Your objective:
Which lines in the records below mention the word "Left"? Copy each one out.

◇ ◇ ◇ ◇ ◇ ◇ ◇

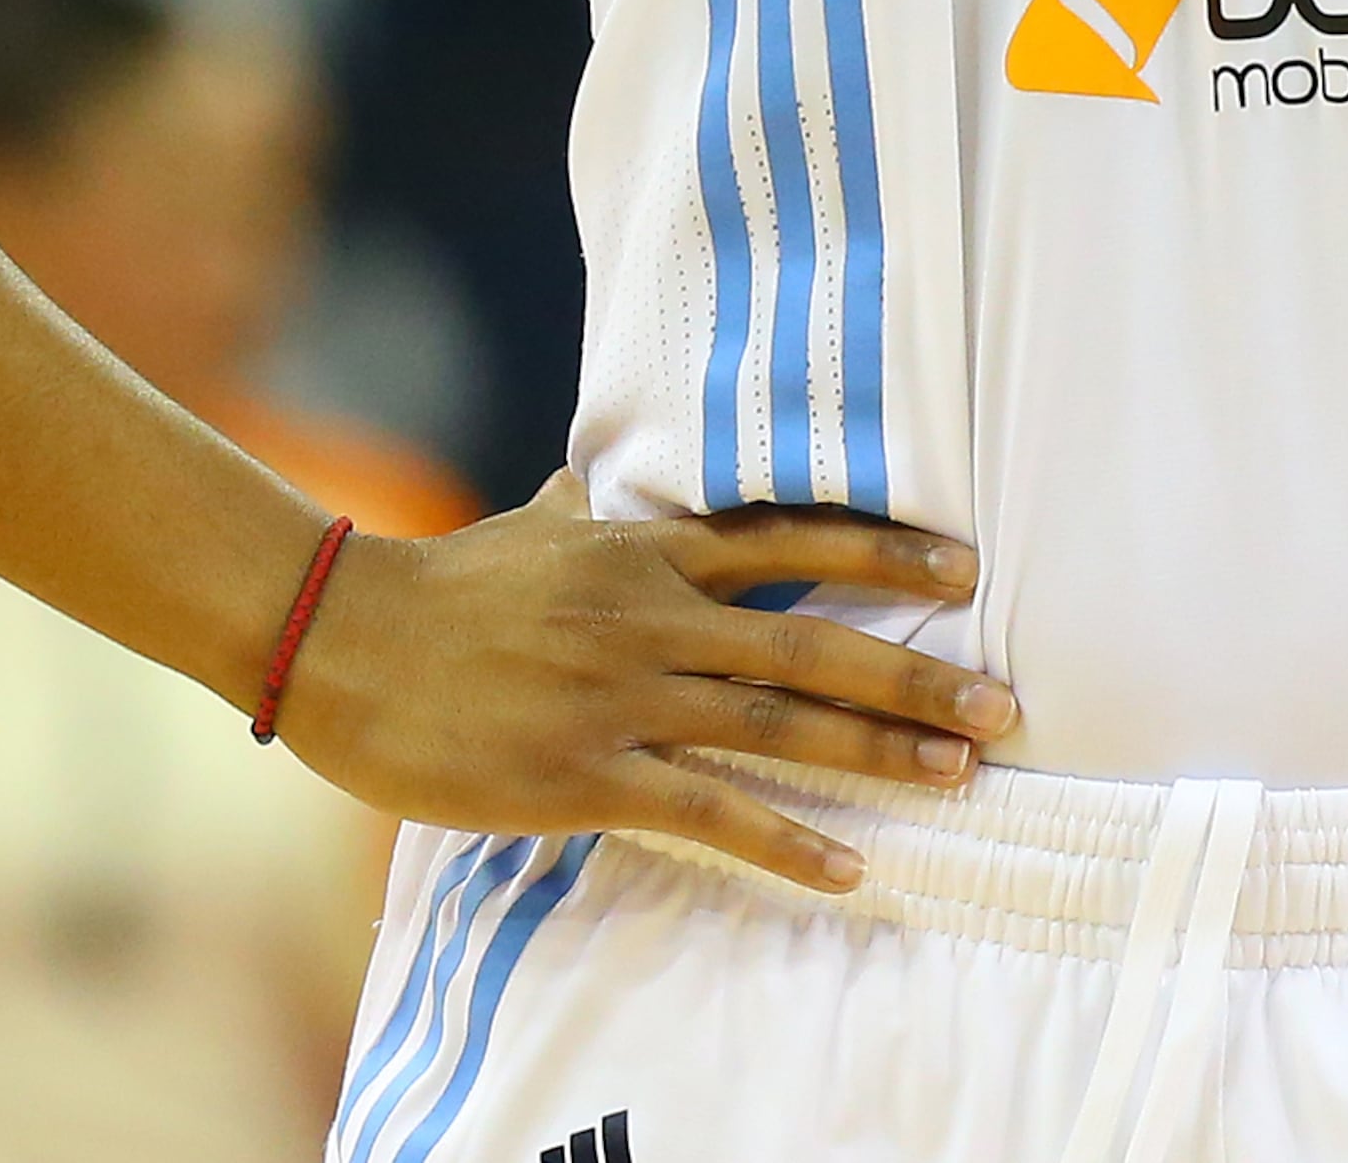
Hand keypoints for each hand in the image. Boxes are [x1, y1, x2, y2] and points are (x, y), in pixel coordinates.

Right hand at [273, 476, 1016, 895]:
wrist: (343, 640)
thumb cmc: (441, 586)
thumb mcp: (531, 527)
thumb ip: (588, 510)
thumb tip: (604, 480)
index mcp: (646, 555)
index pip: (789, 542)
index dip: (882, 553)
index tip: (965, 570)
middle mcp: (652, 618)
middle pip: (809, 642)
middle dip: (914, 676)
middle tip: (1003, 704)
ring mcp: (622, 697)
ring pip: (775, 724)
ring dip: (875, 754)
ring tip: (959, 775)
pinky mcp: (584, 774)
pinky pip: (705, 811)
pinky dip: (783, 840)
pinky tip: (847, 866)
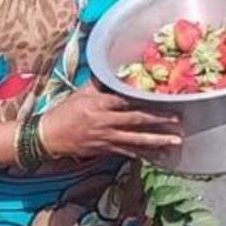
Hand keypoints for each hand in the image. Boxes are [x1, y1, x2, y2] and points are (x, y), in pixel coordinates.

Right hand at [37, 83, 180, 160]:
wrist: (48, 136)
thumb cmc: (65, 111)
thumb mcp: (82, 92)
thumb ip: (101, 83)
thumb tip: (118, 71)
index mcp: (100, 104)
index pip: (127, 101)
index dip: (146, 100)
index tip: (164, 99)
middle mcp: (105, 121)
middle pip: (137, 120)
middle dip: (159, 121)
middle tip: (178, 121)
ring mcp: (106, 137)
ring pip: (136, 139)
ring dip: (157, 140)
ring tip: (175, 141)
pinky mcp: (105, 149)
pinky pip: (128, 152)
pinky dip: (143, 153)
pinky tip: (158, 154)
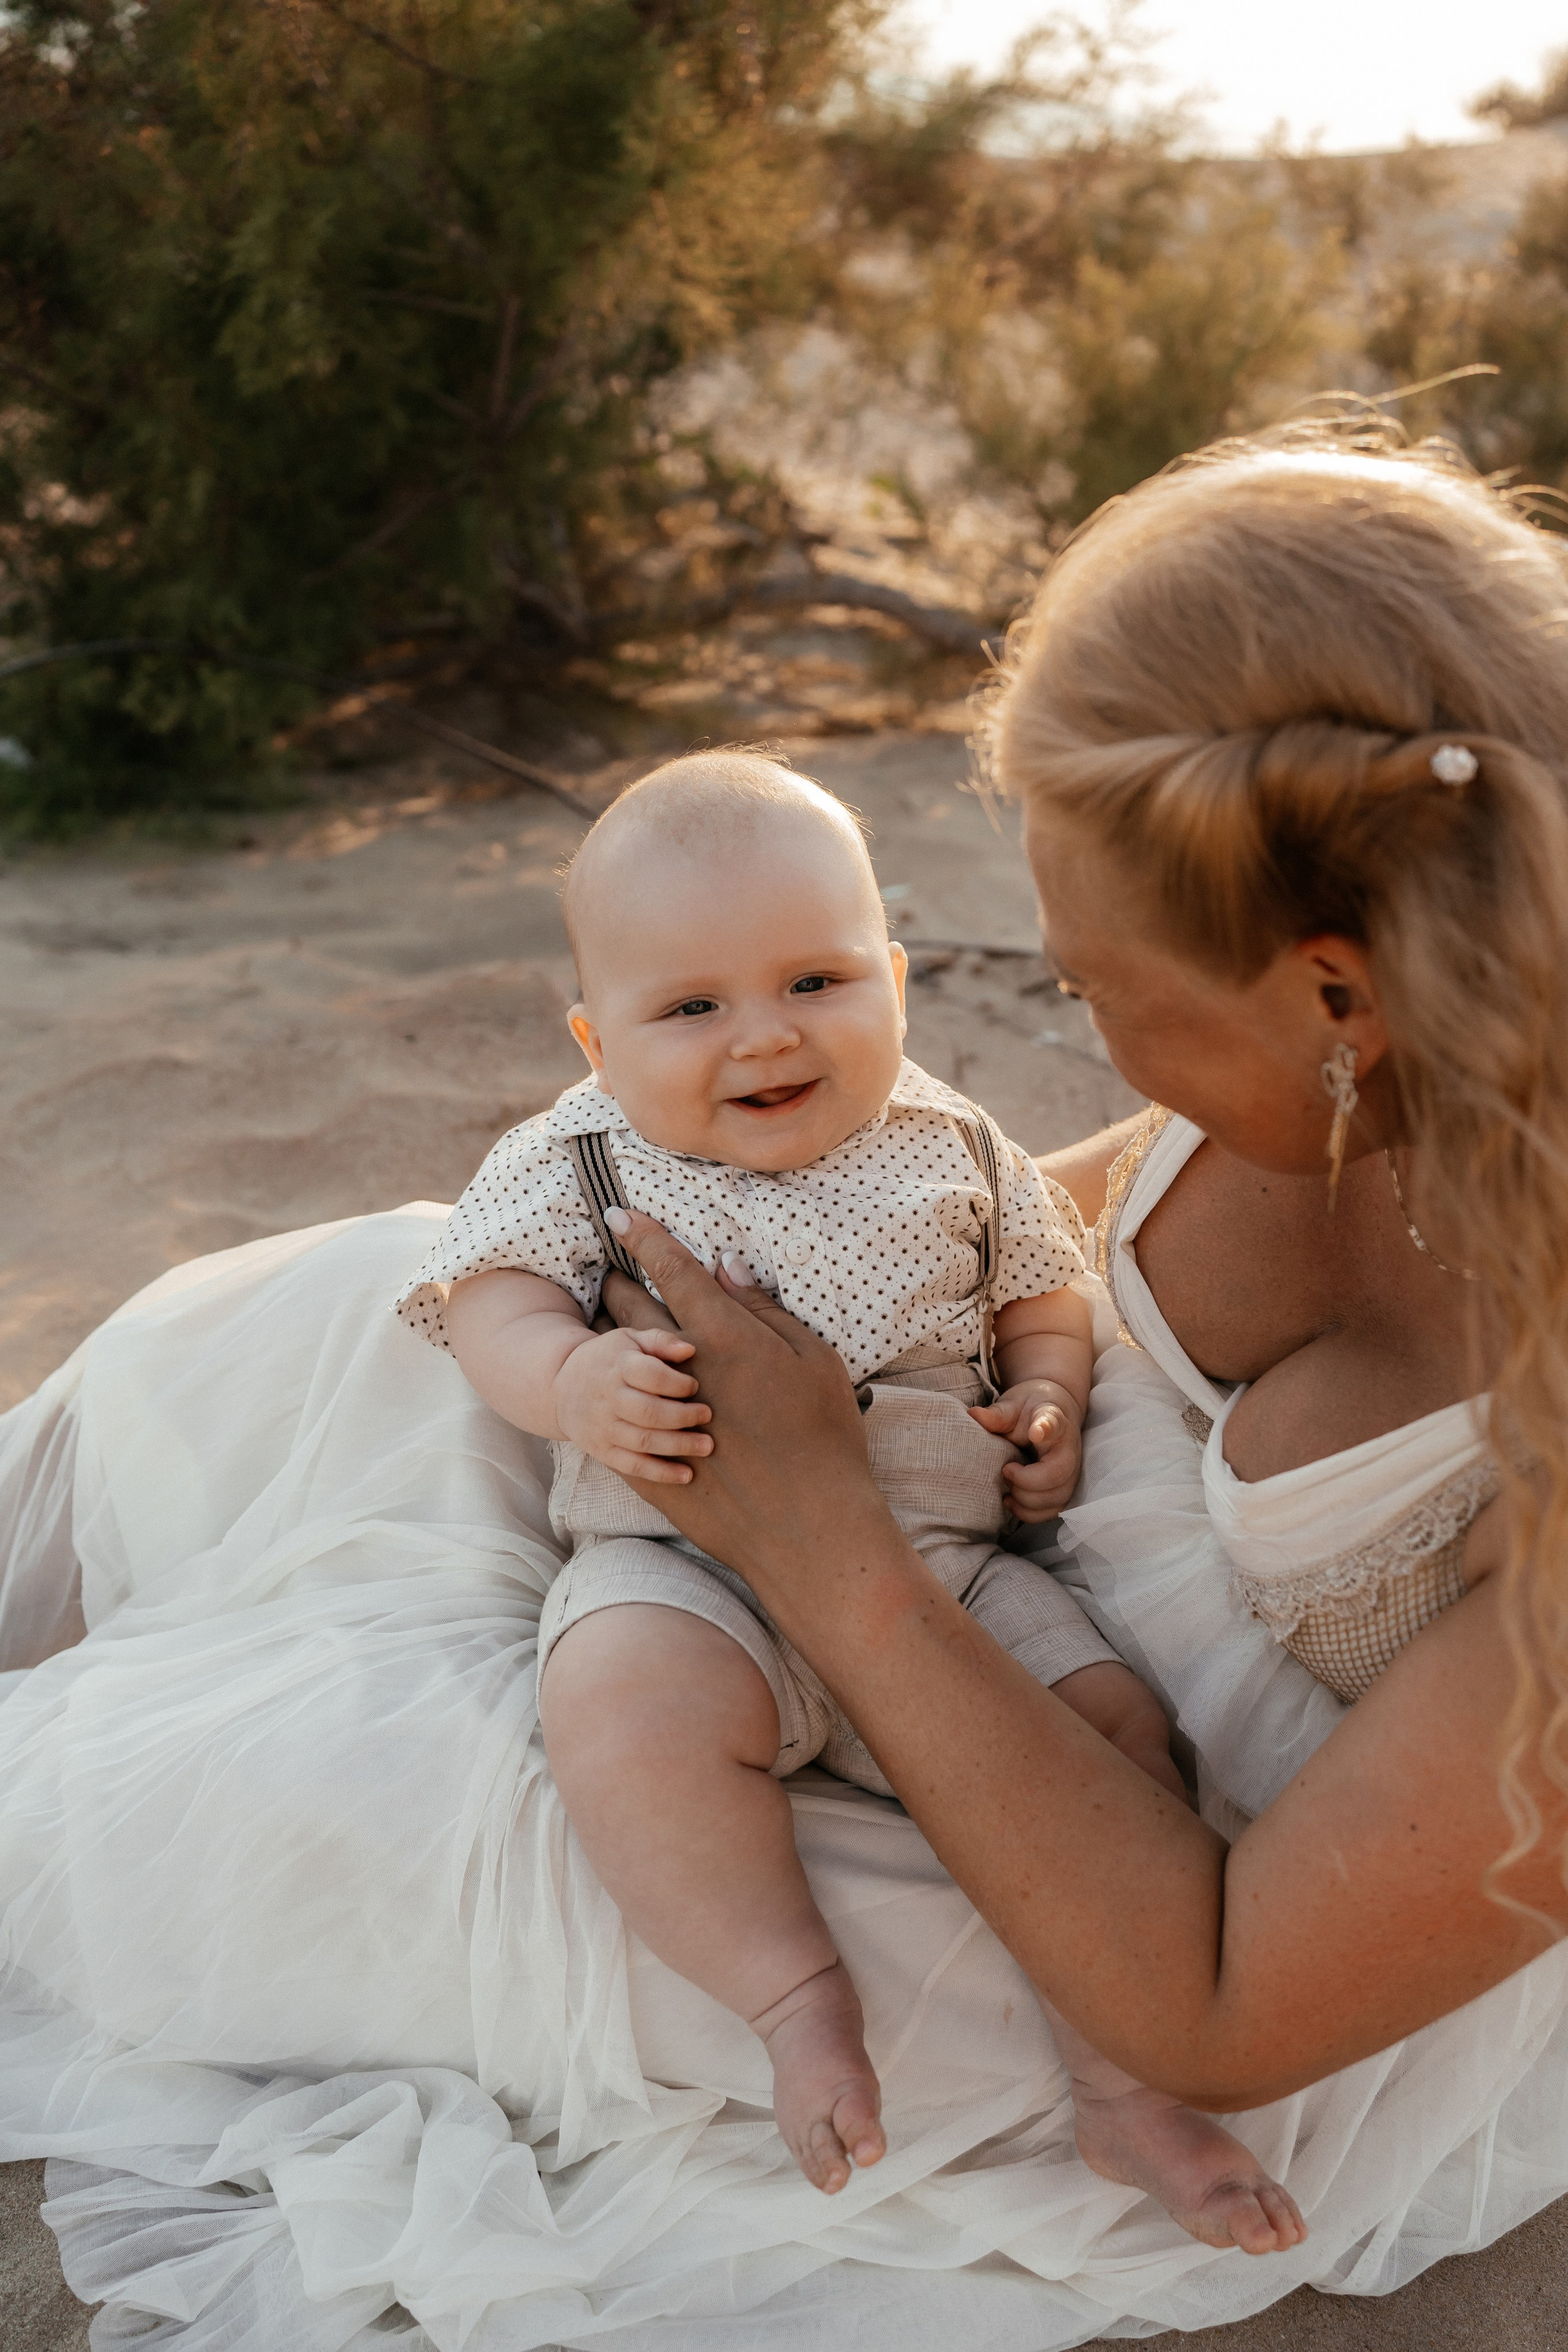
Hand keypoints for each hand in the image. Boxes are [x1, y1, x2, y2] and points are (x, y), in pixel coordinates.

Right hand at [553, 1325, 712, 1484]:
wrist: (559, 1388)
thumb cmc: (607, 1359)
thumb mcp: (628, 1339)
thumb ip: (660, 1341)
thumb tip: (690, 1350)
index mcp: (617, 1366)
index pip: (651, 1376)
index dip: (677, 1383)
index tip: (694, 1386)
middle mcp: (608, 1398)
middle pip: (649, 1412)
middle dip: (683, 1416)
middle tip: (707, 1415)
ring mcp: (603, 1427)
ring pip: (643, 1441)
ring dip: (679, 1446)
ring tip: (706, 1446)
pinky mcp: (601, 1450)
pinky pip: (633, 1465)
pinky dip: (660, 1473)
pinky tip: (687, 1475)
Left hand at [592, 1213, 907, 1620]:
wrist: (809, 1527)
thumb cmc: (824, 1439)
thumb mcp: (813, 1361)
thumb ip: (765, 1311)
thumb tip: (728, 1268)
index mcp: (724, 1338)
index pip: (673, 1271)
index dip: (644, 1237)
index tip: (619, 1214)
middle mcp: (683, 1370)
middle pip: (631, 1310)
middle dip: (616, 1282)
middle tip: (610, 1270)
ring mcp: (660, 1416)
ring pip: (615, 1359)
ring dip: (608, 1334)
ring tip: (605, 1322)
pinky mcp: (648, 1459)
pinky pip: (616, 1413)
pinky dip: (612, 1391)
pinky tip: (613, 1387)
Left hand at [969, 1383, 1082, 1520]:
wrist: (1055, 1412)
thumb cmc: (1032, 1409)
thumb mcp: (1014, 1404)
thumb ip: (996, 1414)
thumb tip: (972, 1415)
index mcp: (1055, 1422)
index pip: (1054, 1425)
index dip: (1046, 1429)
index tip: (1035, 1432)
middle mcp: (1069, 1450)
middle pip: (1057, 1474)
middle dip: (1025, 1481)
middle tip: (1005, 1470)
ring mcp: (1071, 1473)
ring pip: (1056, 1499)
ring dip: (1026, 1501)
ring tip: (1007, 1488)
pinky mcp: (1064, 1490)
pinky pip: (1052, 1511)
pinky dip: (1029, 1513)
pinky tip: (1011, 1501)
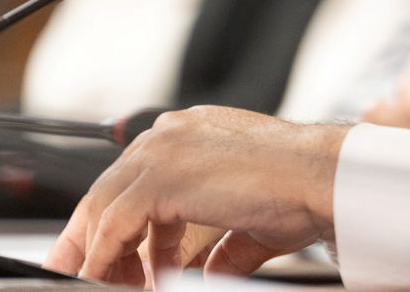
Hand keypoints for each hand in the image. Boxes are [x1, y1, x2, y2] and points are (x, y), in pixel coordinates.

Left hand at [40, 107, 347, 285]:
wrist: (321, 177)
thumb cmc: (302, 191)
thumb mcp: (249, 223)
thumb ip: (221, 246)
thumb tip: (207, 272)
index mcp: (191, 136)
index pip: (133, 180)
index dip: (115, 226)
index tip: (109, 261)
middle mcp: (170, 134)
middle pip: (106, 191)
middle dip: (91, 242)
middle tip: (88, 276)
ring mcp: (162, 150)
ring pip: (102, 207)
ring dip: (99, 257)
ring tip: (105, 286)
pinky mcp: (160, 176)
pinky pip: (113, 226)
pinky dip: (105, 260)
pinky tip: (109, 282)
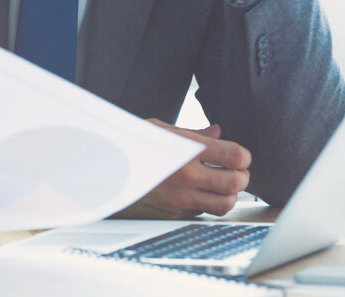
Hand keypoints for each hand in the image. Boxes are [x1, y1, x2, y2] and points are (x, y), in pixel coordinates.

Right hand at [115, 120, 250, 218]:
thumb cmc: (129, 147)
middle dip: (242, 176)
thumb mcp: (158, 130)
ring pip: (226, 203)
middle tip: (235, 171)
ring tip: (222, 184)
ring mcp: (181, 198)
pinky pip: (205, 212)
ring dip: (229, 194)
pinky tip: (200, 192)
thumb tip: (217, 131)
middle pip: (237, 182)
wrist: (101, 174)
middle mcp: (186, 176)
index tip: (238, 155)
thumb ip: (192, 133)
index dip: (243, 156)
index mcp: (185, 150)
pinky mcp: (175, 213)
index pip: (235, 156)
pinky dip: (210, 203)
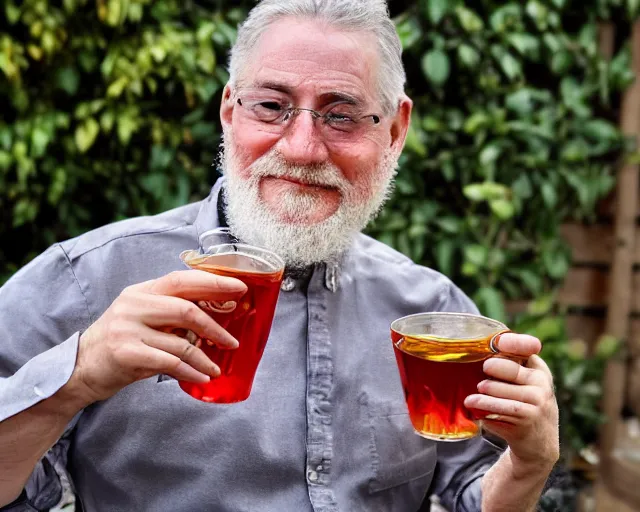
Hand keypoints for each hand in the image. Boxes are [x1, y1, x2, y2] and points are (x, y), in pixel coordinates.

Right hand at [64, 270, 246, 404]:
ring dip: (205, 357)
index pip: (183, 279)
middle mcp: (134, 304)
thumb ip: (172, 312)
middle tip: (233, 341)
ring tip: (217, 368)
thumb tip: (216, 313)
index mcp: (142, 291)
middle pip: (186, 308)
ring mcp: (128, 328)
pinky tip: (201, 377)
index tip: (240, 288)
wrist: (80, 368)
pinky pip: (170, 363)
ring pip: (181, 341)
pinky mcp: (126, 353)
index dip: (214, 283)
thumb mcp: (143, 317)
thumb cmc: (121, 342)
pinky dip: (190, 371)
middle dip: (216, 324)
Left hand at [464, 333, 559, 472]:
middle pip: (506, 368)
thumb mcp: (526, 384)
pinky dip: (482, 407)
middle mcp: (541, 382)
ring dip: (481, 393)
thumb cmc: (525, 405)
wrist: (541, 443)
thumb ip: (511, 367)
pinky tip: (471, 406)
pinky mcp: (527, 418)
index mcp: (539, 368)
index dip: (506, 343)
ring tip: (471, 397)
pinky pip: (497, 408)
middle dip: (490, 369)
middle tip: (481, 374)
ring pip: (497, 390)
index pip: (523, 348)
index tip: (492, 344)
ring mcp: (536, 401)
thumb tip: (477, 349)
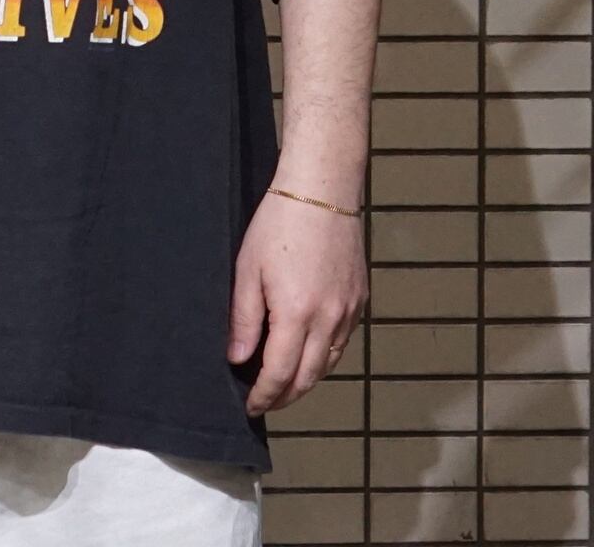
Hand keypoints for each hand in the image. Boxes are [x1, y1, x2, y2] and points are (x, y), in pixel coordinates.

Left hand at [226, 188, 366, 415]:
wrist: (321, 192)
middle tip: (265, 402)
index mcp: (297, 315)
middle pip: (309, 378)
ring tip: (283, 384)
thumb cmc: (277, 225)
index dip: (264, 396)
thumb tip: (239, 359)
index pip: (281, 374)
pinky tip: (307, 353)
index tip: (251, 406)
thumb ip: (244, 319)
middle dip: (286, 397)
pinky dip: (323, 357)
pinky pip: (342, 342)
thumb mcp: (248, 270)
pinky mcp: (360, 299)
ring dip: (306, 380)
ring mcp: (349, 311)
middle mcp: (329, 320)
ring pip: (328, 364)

◇ ◇ ◇ ◇ ◇ ◇ ◇

Answer to this exercise:
Left hand at [592, 1213, 907, 1620]:
Left hand at [969, 1383, 1082, 1520]:
Left hand at [40, 107, 347, 285]:
Left hand at [464, 333, 559, 472]:
Left hand at [226, 188, 366, 415]:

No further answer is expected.